We leave the wild beauty of the Rio Paraná and the happy people we met there. There is a nature reserve around the river and I already feel like an adventurer in the jungle.
But that wears off again. Soon we will be driving forever through cultural landscape again. We see cattle farms, corn fields and huge agricultural facilities to our left and right.
We reach the desolate industrial city of Dourados and we spontaneously look for an Airbnb. Again a bad, dusty road leads from the highway into the city and we wonder if the navigation system is crazy. We drive through faceless blocks of small houses and retort settlements surrounded by dust. The Airbnb is supposed to be on the very edge of town, but we are standing by a gate and a security guard who doesn’t know anything and won’t let us in. Especially not with a huge car like ours. He would like to speak to our hostess, but she cannot be reached by phone.
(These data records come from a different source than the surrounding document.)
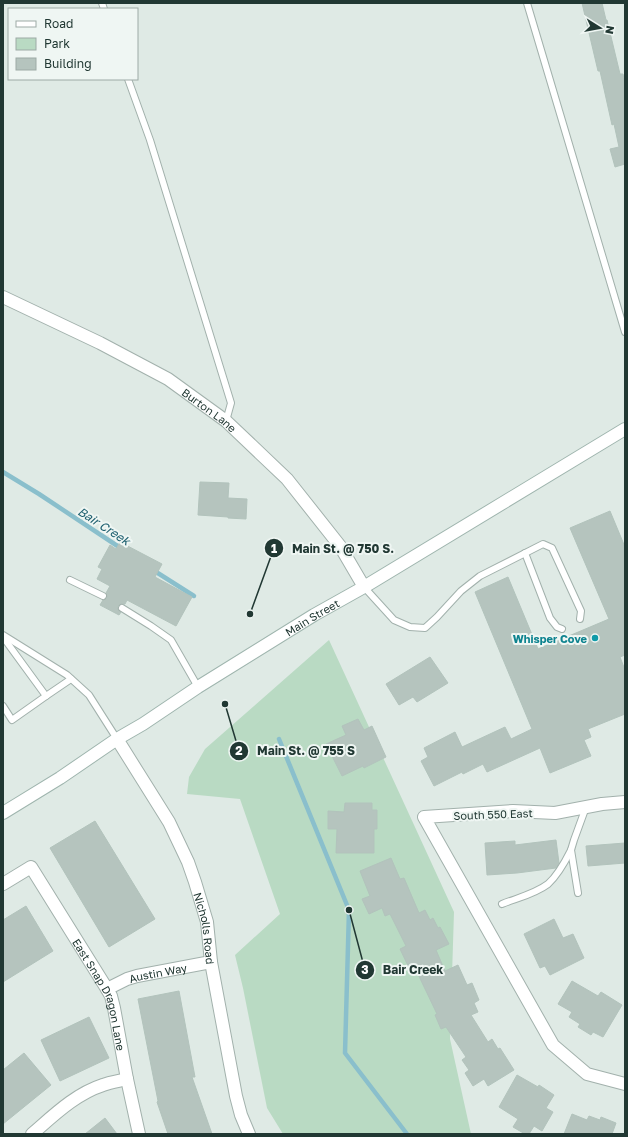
<svg xmlns="http://www.w3.org/2000/svg" width="628" height="1137" font-family="'Golos Text',sans-serif">
<style>
.green{fill:#b9dac3}
.lines{fill:none;stroke-linecap:round;stroke-linejoin:round}
.stream{stroke:#8abfcc;stroke-width:4.5}
.building{fill:#b5c4be;stroke:#b2c3bc}
.service-casing{stroke:#a2b1ac;stroke-width:8}
.minor-casing{stroke:#a2b1ac;stroke-width:14}
.tertiary-casing{stroke:#a2b1ac;stroke-width:14}
.secondary-casing{stroke:#9fb5ae;stroke-width:14}
.service{stroke:#fff;stroke-width:6}
.minor{stroke:#fff;stroke-width:12}
.tertiary{stroke:#fff;stroke-width:12}
.secondary{stroke:#fff;stroke-width:12}
.culture-dot{fill:#0f9aa8;stroke:#eff6f3;stroke-width:1.5}
.labels{text-anchor:middle;dominant-baseline:central;stroke-width:4;stroke-linejoin:round;paint-order:stroke}
.street-label{font-size:11px;fill:#213833;stroke:#eff6f3}
.culture-label{font-size:11px;font-weight:bold;fill:#0d838f;stroke:#eff6f3;text-anchor:end}
.water-label{font-size:12px;font-style:italic;fill:#1f6070;stroke:#eff6f3}
.leader{fill:none;stroke:#213833;stroke-width:1.5}
.callout-dot{fill:#213833;stroke:#eff6f3;stroke-width:1.5}
.mark-label{font-size:12px;text-anchor:middle;font-weight:bold;fill:#fff}
.callout-label{font-size:12px;text-anchor:middle;font-weight:bold;fill:#213833;stroke:#eff6f3;stroke-width:4;stroke-linejoin:round;paint-order:stroke}
</style>
<rect width="100%" height="100%" fill="#dfeae5"/>
<polygon class="green" points="329,640 454,912 450,1039 471,1134 283,1134 267,1108 243,988 235,955 280,914 240,799 187,794 189,777 205,749"/>
<g class="lines">
<g class="stream">
<polyline points="3,472 39,494 122,549"/>
<polyline points="153,570 194,596"/>
<polyline points="279,739 349,910 345,1053 407,1134"/>
</g>
</g>
<g class="building">
<polygon points="582,3 602,3 606,20 607,20 620,74 623,74 625,83 625,164 615,167 610,149 619,147 614,124 612,125 600,71 598,71"/>
<polygon points="200,482 229,483 228,498 247,499 246,519 228,518 228,517 198,515"/>
<polygon points="610,511 625,547 625,655 620,657 625,670 625,714 588,729 591,737 584,740 591,756 550,773 540,748 487,772 483,764 463,774 462,772 434,786 421,761 428,757 424,748 455,732 462,747 505,727 511,739 532,729 475,592 508,577 538,649 609,619 570,528"/>
<polygon points="120,542 162,564 155,577 192,597 176,626 127,600 125,604 120,604 118,606 118,610 121,612 119,615 100,605 103,600 107,598 106,593 110,586 97,579 102,569 98,567 110,545 116,549"/>
<polygon points="430,657 448,683 417,702 413,697 399,705 386,684"/>
<polygon points="358,719 364,730 372,726 386,757 364,768 363,766 342,776 326,744 346,735 342,726"/>
<polygon points="345,803 372,803 372,810 377,810 377,829 374,829 374,853 336,853 337,829 328,829 328,811 344,812"/>
<polygon points="95,821 155,919 109,947 50,848"/>
<polygon points="556,840 559,863 556,868 517,873 487,875 485,843 515,841 515,845"/>
<polygon points="625,843 625,863 588,866 586,846"/>
<polygon points="391,858 400,879 404,878 419,913 425,910 430,920 433,918 438,928 440,927 449,944 436,950 445,971 458,965 467,985 472,983 479,1000 474,1003 478,1012 471,1015 488,1042 492,1039 498,1049 500,1048 514,1070 488,1086 484,1079 473,1086 465,1073 469,1070 462,1060 466,1057 446,1027 441,1029 435,1015 437,1014 416,970 411,972 400,949 406,946 390,914 385,916 382,908 369,914 362,899 370,896 360,871"/>
<polygon points="26,906 53,951 3,982 3,920"/>
<polygon points="554,919 563,938 573,934 584,958 550,975 545,966 540,968 524,934"/>
<polygon points="572,981 598,996 601,992 622,1005 603,1037 593,1032 591,1035 578,1027 580,1024 569,1017 572,1012 558,1004"/>
<polygon points="179,991 195,1077 192,1077 212,1134 168,1134 157,1102 158,1101 138,999"/>
<polygon points="89,1017 109,1058 60,1081 41,1040"/>
<polygon points="24,1053 51,1085 3,1124 3,1070"/>
<polygon points="517,1075 538,1087 539,1085 554,1095 546,1108 553,1112 542,1131 534,1126 529,1134 525,1134 513,1127 518,1119 499,1107"/>
<polygon points="572,1114 587,1120 589,1116 600,1120 601,1117 616,1123 612,1134 564,1134"/>
<polygon points="105,1118 117,1134 85,1134"/>
</g>
<g class="lines">
<defs>
<g id="service">
<polyline points="102,3 104,9"/>
<polyline points="527,3 625,332"/>
<polyline points="128,79 150,140 231,403 226,421"/>
<polyline points="525,553 550,618 557,627 562,629"/>
<polyline points="70,580 103,596"/>
<polyline points="364,587 394,620 410,627 425,628 437,617 461,591 480,576 543,544 552,548 581,611 580,619"/>
<polyline points="122,608 151,626 171,640 198,687"/>
<polyline points="3,635 67,675 89,695 117,739"/>
<polyline points="3,637 46,696 12,720 3,706"/>
<polyline points="46,696 71,679"/>
<polyline points="578,893 571,850 574,840 586,807"/>
<path d="M502,904C517,898 535,894 548,884C558,875 565,862 571,850"/>
</g>
<g id="minor">
<polyline points="625,802 602,804 555,813 513,811 424,817 553,1045 587,1074 625,1084"/>
<path id="s1" d="M3,884L31,867L107,989L111,996L114,1008L127,1079L139,1134"/>
<path id="s2" d="M107,989L127,979L137,976L211,962"/>
<path d="M32,1134C53,1116 75,1094 103,1085C110,1082 119,1081 127,1079"/>
</g>
<g id="tertiary">
<path id="s3" d="M3,297L100,343L168,379L226,421L287,479L340,546L364,587"/>
<path id="s4" d="M117,739L169,822L188,862L195,882L207,922L211,962L236,1096L241,1115L249,1134"/>
</g>
<g id="secondary">
<path id="s5" d="M3,813L60,778L117,739L143,724L198,687L314,615L364,587L625,429"/>
</g>
</defs>
<use href="#service" class="service-casing"/>
<use href="#minor" class="minor-casing"/>
<use href="#tertiary" class="tertiary-casing"/>
<use href="#secondary" class="secondary-casing"/>
<use href="#service" class="service"/>
<use href="#minor" class="minor"/>
<use href="#tertiary" class="tertiary"/>
<use href="#secondary" class="secondary"/>
</g>
<circle class="culture-dot" cx="595" cy="638" r="4"/>
<g class="labels">
<g class="street-label">
<text stroke="none"><textPath href="#s3" startOffset="236">Burton Lane</textPath></text>
<text stroke="none"><textPath href="#s5" startOffset="366">Main Street</textPath></text>
<text transform="translate(493 814) rotate(-2)">South 550 East</text>
<text stroke="none"><textPath href="#s4" startOffset="211">Nicholls Road</textPath></text>
<text stroke="none"><textPath href="#s2" startOffset="54">Austin Way</textPath></text>
<text stroke="none"><textPath href="#s1" startOffset="179">East Snap Dragon Lane</textPath></text>
</g>
<g class="culture-label">
<text x="587" y="638">Whisper Cove</text>
</g>
<g class="water-label">
<text transform="translate(104 526) rotate(33)">Bair Creek</text>
</g>
</g>
<path class="leader" d="M250 614L274 548M225 704L239 751M349 910L365 970"/>
<g class="callout-dot">
<circle cx="250" cy="614" r="4"/>
<circle cx="225" cy="704" r="4"/>
<circle cx="349" cy="910" r="4"/>
<circle cx="274" cy="548" r="10"/>
<circle cx="239" cy="751" r="10"/>
<circle cx="365" cy="970" r="10"/>
</g>
<g class="mark-label">
<text x="274" y="553">1</text>
<text x="239" y="755">2</text>
<text x="365" y="974">3</text>
</g>
<g class="callout-label">
<text x="343" y="553">Main St. @ 750 S.</text>
<text x="306" y="755">Main St. @ 755 S</text>
<text x="413" y="974">Bair Creek</text>
</g>
<rect width="628" height="1137" fill="none" stroke="#213833" stroke-width="8"/>
<rect x="8" y="8" width="130" height="72" fill="#eff6f3" stroke="#9daaa6"/>
<rect x="16" y="21" width="20" height="6" fill="#ffffff" stroke="#9daaa6"/>
<text x="44" y="28" font-size="12" fill="#213833">Road</text>
<rect x="16" y="38" width="20" height="12" fill="#b9dac3" stroke="#9daaa6"/>
<text x="44" y="48" font-size="12" fill="#213833">Park</text>
<rect x="16" y="58" width="20" height="12" fill="#b5c4be" stroke="#9daaa6"/>
<text x="44" y="68" font-size="12" fill="#213833">Building</text>
<g transform="translate(600 28) rotate(101)" stroke="#eff6f3" stroke-width="3" paint-order="stroke">
<path d="M0-3L7 15L0 10L-7 15Z" fill="#213833"/>
<text y="-6" font-size="11" font-weight="bold" text-anchor="middle" fill="#213833">N</text>
</g>
</svg>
It’s getting dark and we camp with our car at the entrance to the closed commune. Sara is cooking Leon’s dinner when contact is finally made with the hostess and the security guard lets us through. But the man was very helpful despite everything and kept coming to our car to ask if there was anything he could do for us.
The settlement looks like something out of a Stephen King book. One happy house next to the other, with the same happy young families and the same cars. A peaceful but disturbing world.
Our hostess is very nervous and apologizes several times. We are her first guests and she didn’t realize she had activated the ‘instant booking’ feature. which we have used. Who knew there were so many tourists in this dystopian city? At least there are many rules here in the fenced, ideal world. With the size of our car, we are already in violation of one and the hostess asks us to park the car in front of the settlement.
But there is no parking space and it is not safe either, so we remain rebels of the idyll.
Then I’m not allowed to block the sidewalk and the volume has to be low, etc. That must be the feeling when you get a plot in the allotment garden and get the list of club rules in the form of a telephone book.
The accommodation is cozy and the area is obviously safe. So far, however, we have not noticed any crime in Brazil. Not a police check lay on our way here.
We’ll take a look inside the city and form our own opinion as to whether it might not hide a secret beauty after all. Does not she. The city was designed on a drawing board and the downtown area houses the usual shops in a checkerboard pattern. There are a few restaurants with butchery charm that serve buffets, but Sara jumps on the subway we see.
There are a few statues depicting famous sons of the city. There seems to be a small exhibition and a nice church on the main square. This square is also the only one that offers Dourados a certain recognition value.
Again, many cars have supporting stickers with Bolsonaro’s likeness on the rear window. I also notice that a lot of people are wearing the national team’s yellow and green shirts. People identify very much with football.
We leave Dourados unimpressed and continue through the landscape of cattle farms and soybean and corn fields and approach Campo Grande – the gateway to the Pantanal.